Senator Rose Conway-Walsh leads Seanad tributes to William Trevor

Late writer commended for ‘wonderful contribution to literature and Ireland’

Late writer William Trevor: Tributes paid in the Seanad. Photograph: Eric Luke

Late writer William Trevor: Tributes paid in the Seanad. Photograph: Eric Luke

 

Sinn Féin Seanad leader Senator Rose Conway-Walsh led tributes in the Seanad to the late writer William Trevor. She wanted to “acknowledge the wonderful work he did in highlighting serious issues in our country”.

Ms Conway-Walsh recalled her role as an extra in The Ballroom of Romance, which was produced in Ballycroy, Co Mayo.

“William Trevor was responsible for my first pay cheque.
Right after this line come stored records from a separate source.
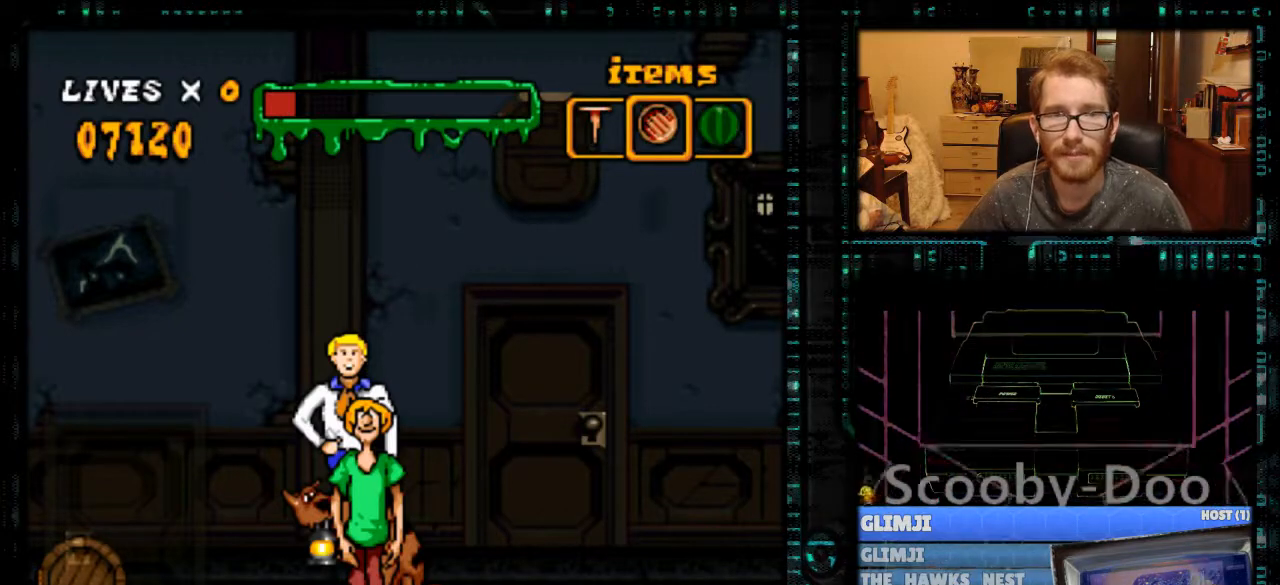
{"buttons": [], "events": [[233, "R1", "down"], [300, "R1", "up"]]}
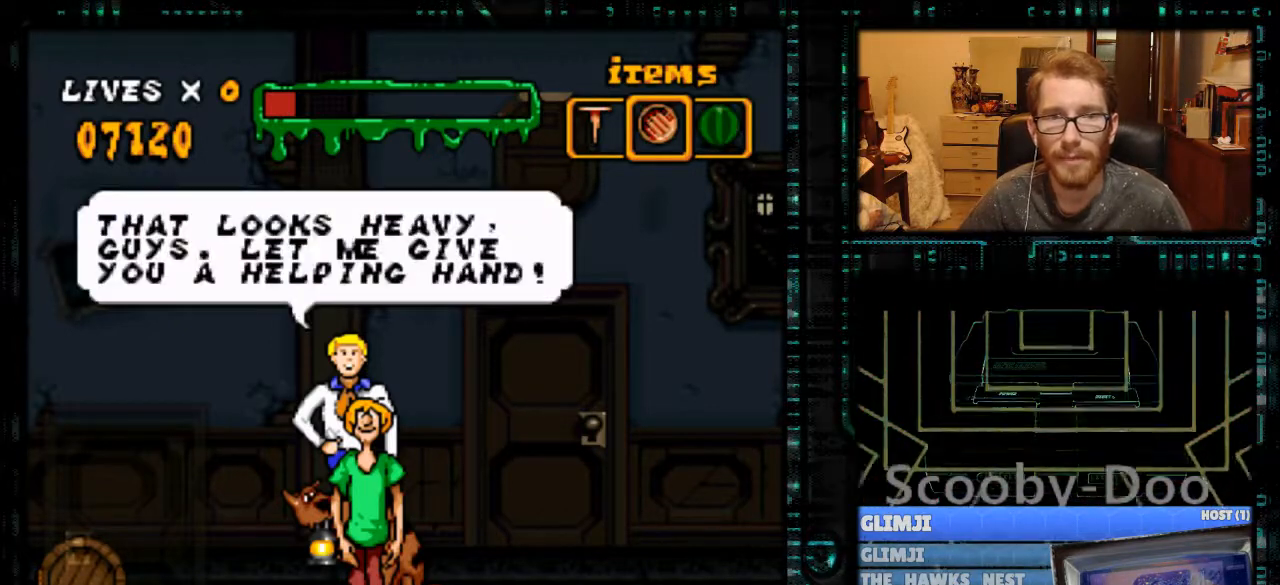
{"buttons": [], "events": [[300, "A", "down"], [433, "A", "up"]]}
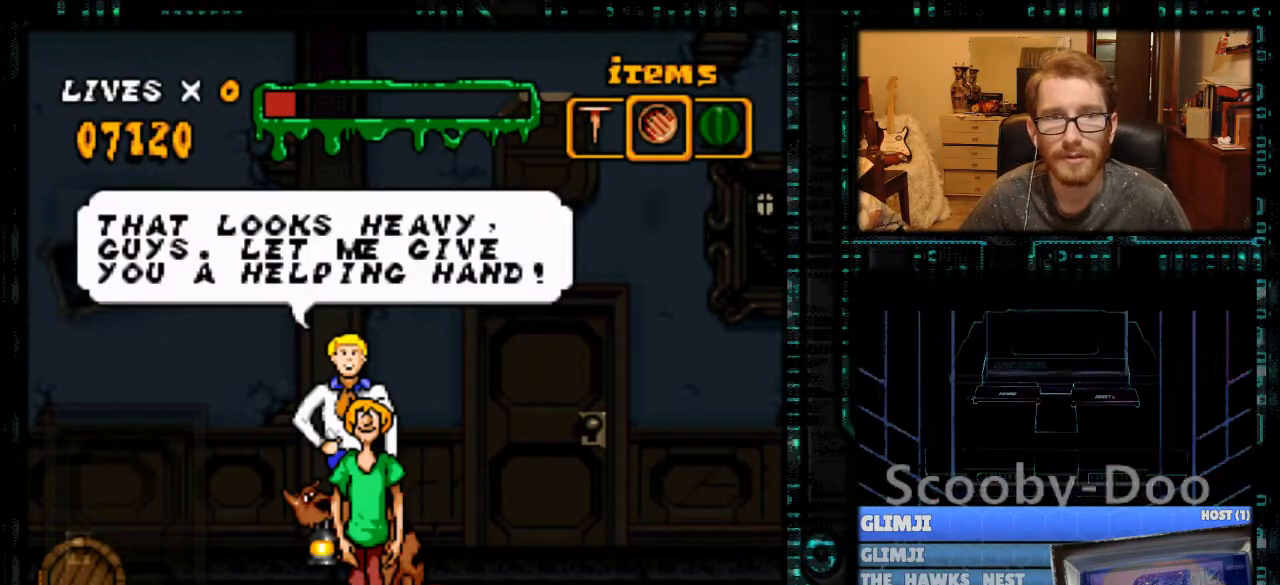
{"buttons": ["A"], "events": [[100, "A", "down"], [233, "A", "up"], [333, "A", "down"], [433, "A", "up"], [500, "A", "down"]]}
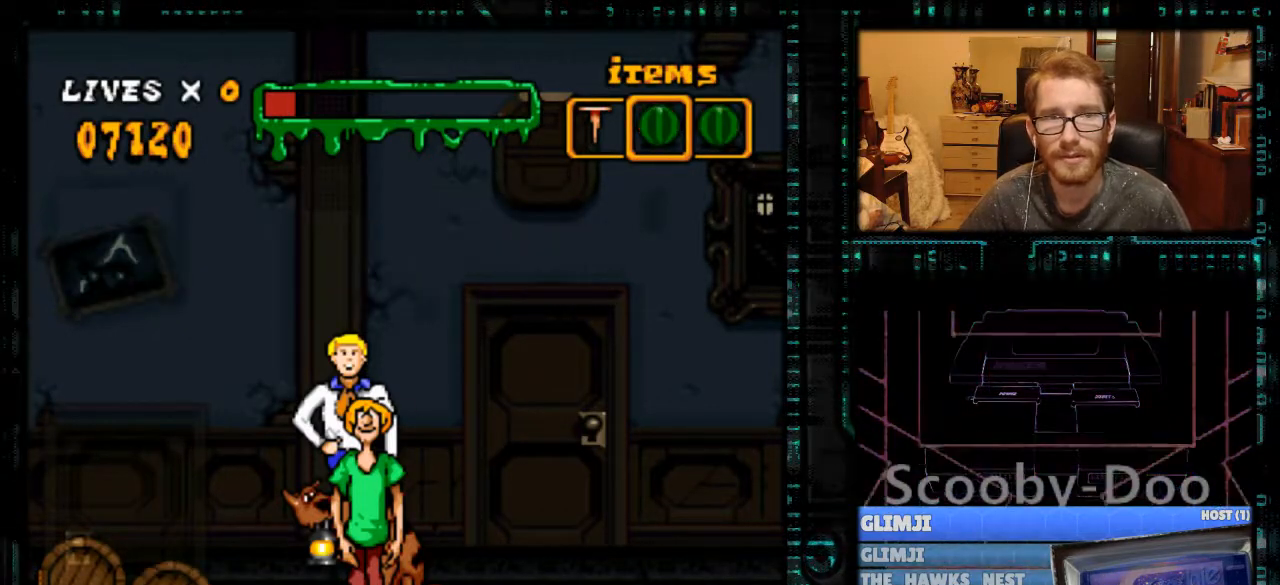
{"buttons": [], "events": [[67, "A", "up"]]}
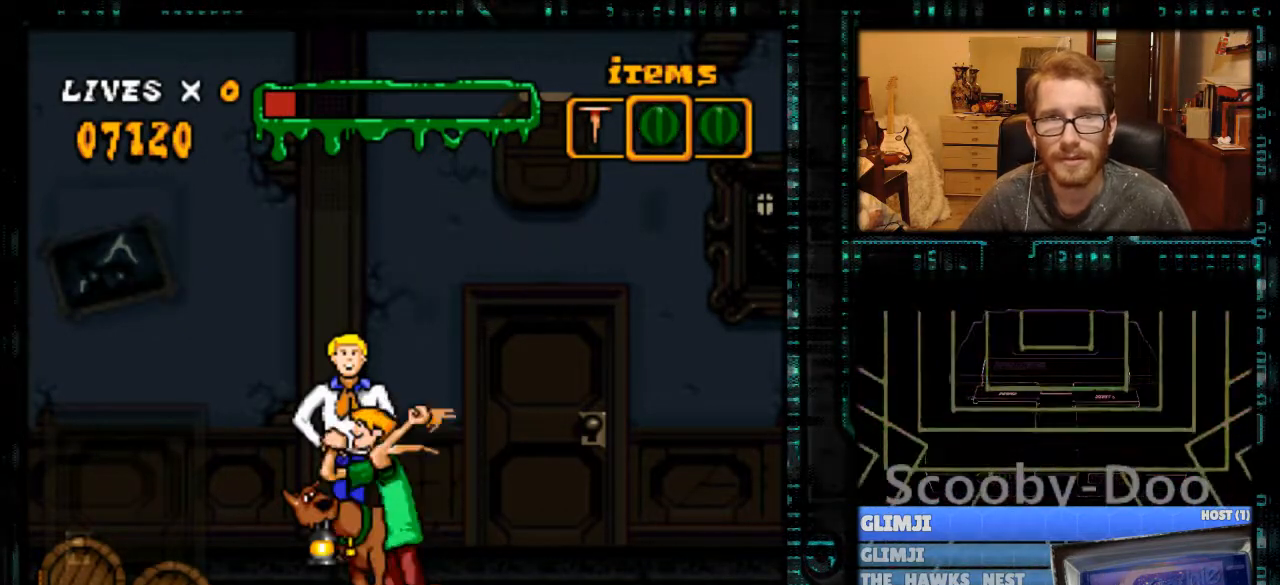
{"buttons": [], "events": []}
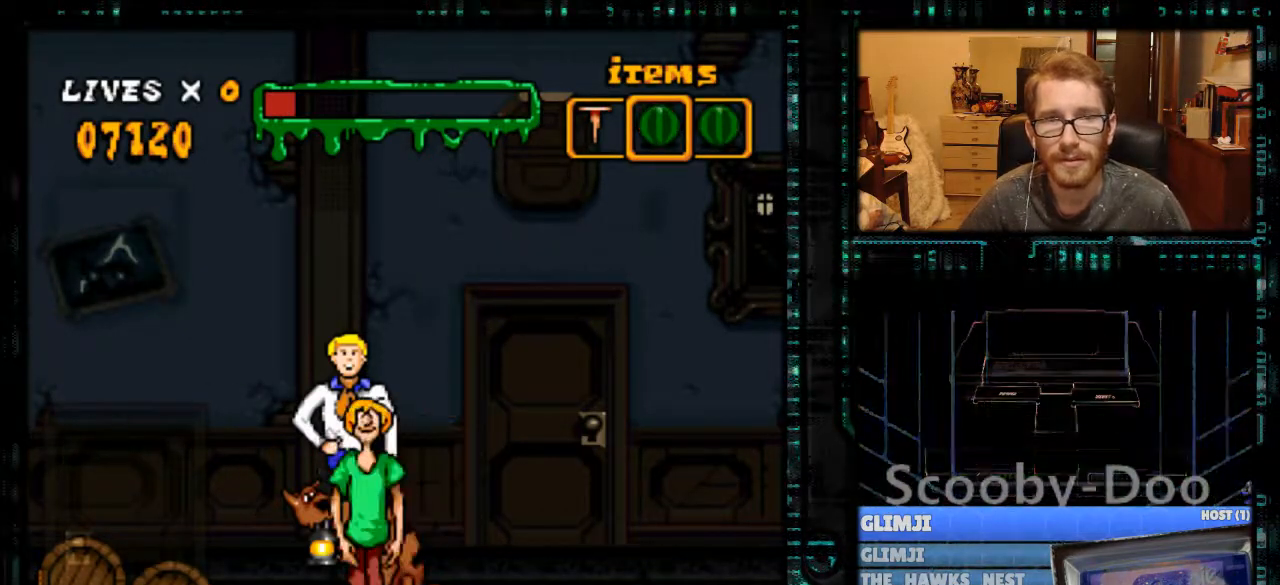
{"buttons": [], "events": []}
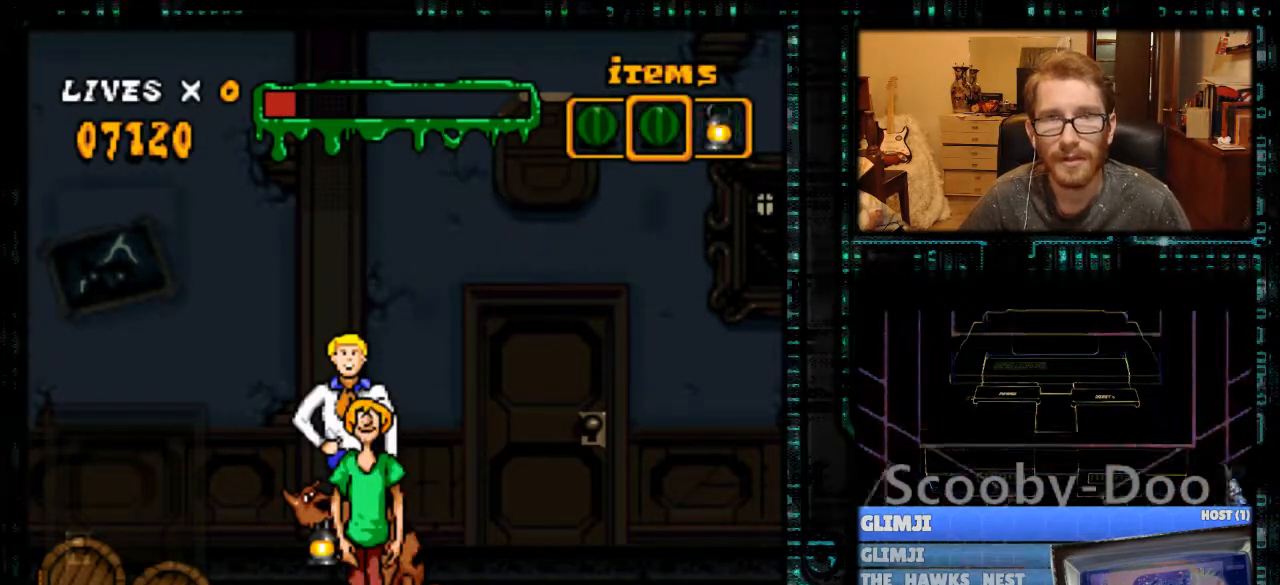
{"buttons": [], "events": []}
We all received £18 per day. To a small, rural parish such as Ballycroy, it meant a lot.”

The Mayo Senator said the writer examined serious issues including rural Ireland. “He must be commended on the wonderful contribution he made to literature and Ireland as a whole.”

Labour Seanad leader Ivana Bacik described Trevor as “a beautiful writer of wonderful short stories that were really evocative of rural Ireland”.

Jewel for sociologists

Fine Gael Senator Joe O’Reilly said The Ballroom of Romance would be “a jewel for sociologists and historians for generations to come”.

“It evokes and depicts a very glum and dark period in Irish history. It is one we tend to romanticise retrospectively but it does not merit such romanticising.”

Independent Senator David Norris described Trevor as “a most modest, unassuming and charming man. He had a very sharply defined way of dealing with character in his short stories.

“I found some of the stories quite shocking. One of them was unbearable to read. It was about somebody who went away from a flat – I think it was in Brighton – and left the butler in charge. The butler gradually took over the flat. When he invited his friends in, they created devastation until the owner of the flat unexpectedly came back. I could hardly bear to read the last sentence.”

Mr Norris said Trevor “also illustrated the lives of the Protestant community in rural areas and small provincial towns”. He added “it is a moment to remember his quite extraordinary contribution to Irish literature”.